Se antes eu tinha certeza de que o Apedeuta era um completo ignorante em Gramática e em História do Brasil, agora me convenço de que é também um parvo em História de Cuba. Deve ser porque seu conhecimento sobre o assunto é retirado de alguma cartilha de Frei Betto ou Emir Sader. Nunca na história deste país tivemos um presidente tão ignorante, tão farsante e tão amigo de um ditador.

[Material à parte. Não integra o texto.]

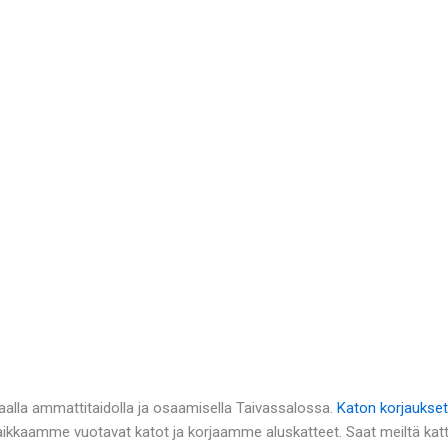
aalla ammattitaidolla ja osaamisella Taivassalossa.
Katon korjaukset
Paikkaamme vuotavat katot ja korjaamme aluskatteet. Saat meiltä kat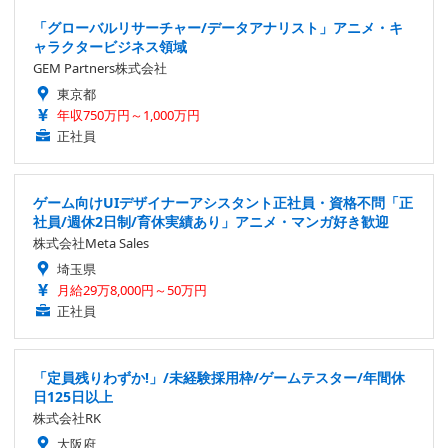
「グローバルリサーチャー/データアナリスト」アニメ・キ
ャラクタービジネス領域
GEM Partners株式会社
東京都
年収750万円～1,000万円
正社員
ゲーム向けUIデザイナーアシスタント正社員・資格不問「正
社員/週休2日制/育休実績あり」アニメ・マンガ好き歓迎
株式会社Meta Sales
埼玉県
月給29万8,000円～50万円
正社員
「定員残りわずか!」/未経験採用枠/ゲームテスター/年間休
日125日以上
株式会社RK
大阪府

A notícia é excelente. Finalmente nos livramos de um fantasma que assombrou gerações. A minha, por exemplo, que está na faixa dos trinta e poucos anos, cresceu ouvindo que a tal dívida era o maior entrave ao desenvolvimento do País. Acostumamo-nos a achar que ela era impagável. Lembro que, quando eu comecei a despertar para as coisas do mundo, lá pelos meados dos anos 80, havia poucas certezas na vida. Uma delas era que jamais veríamos o dia em que a dita dívida seria, enfim, coisa do passado. Era algo, se tanto, para os nossos netos ou bisnetos. Até que enfim nos livramos de um fardo. No entanto...

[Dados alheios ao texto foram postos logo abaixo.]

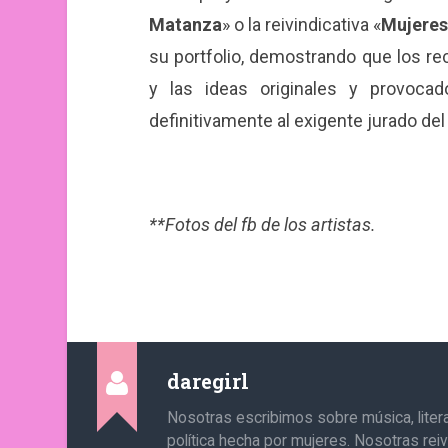
Matanza
» o la reivindicativa «
Mujeres 
su portfolio, demostrando que los re
y las ideas originales y provocad
definitivamente al exigente jurado del
**Fotos del fb de los artistas.
daregirl
Nosotras escribimos sobre música, literat
política hecha por mujeres. Nosotras re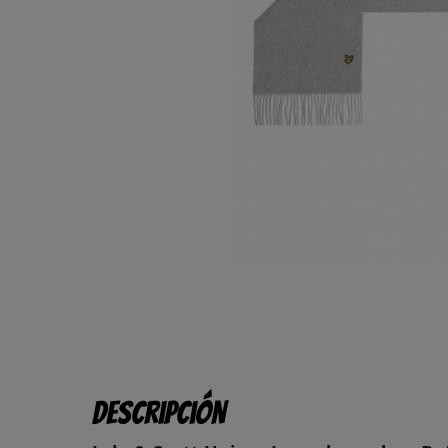
Descripción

O fim do problema da dívida externa não é uma vitória do governo Lula, nem dos lulo-petistas. É uma vitória da ortodoxia econômica. Quem tem memória lembra bem: os lulo-petistas sempre foram contra as políticas ortodoxas ("neoliberais") que permitiram o equilíbrio das contas públicas. Clamaram contra elas, quando estas começaram a ser aplicadas, durante o governo de seu rival FHC, treze anos atrás. Alegavam, demagogicamente, que tais políticas seriam "uma submissão aos ditames do FMI e do capital internacional". Uma vez no poder, porém, mudaram de discurso, mantendo a mesma política econômica que condenavam com tanto fervor na véspera. Sem confissão, nem arrependimento. Não por convicção, mas por puro oportunismo. Por pura demagogia.
Nesse trabalho de enganar a todos, os lulo-petistas contaram também com uma boa dose de sorte. De fato, a sorte de Lula é impressionante. Durante seu governo, ele se beneficiou de uma maré extremamente favorável da economia mundial. Assim como Hugo Chávez, que se beneficia da alta dos preços do petróleo no mercado internacional para impor seu "socialismo do século XXI". Assim como seu colega venezuelano, Lula usa o capitalismo e a democracia para miná-los. E, assim como Chávez, ele não pode dizer que foi o criador dessa situação favorável.
Não há como negar também que as boas notícias na área econômica têm um lado negativo para os lulo-petistas. Até agora, por exemplo, não os vi comemorarem tanto assim a notícia de que o País é, enfim, dono de seu destino. Deve ser porque, com o problema da dívida enfim solucionado, não poderão mais botar a culpa pelos males do Brasil no FMI ou em outro agente externo. Não poderão mais defender a realização de um plebiscito em defesa do calote da dívida externa, como já fizeram antes. Terão que procurar outro bode expiatório. As elites ou a mídia golpista, quem sabe.
A História demonstra que encher os bolsos da burguesia é a melhor maneira de seus inimigos prepararem o golpe que a varrerá do mapa e lhes permitirá a conquista do poder. Foi assim na Rússia czarista, com a ajuda do Kaiser alemão a Lênin para derrubar o governo provisório de Kerensky. Foi assim na Alemanha, com parte da burguesia alemã apoiando os nazistas de Hitler. E é assim hoje, no Brasil, com o governo de Lula e dos petralhas. Enquanto esses burgueses estúpidos continuarem pensando com seus bolsos e suas barrigas, e não com suas cabeças, o triunfo definitivo dos inimigos da liberdade será só uma questão de tempo.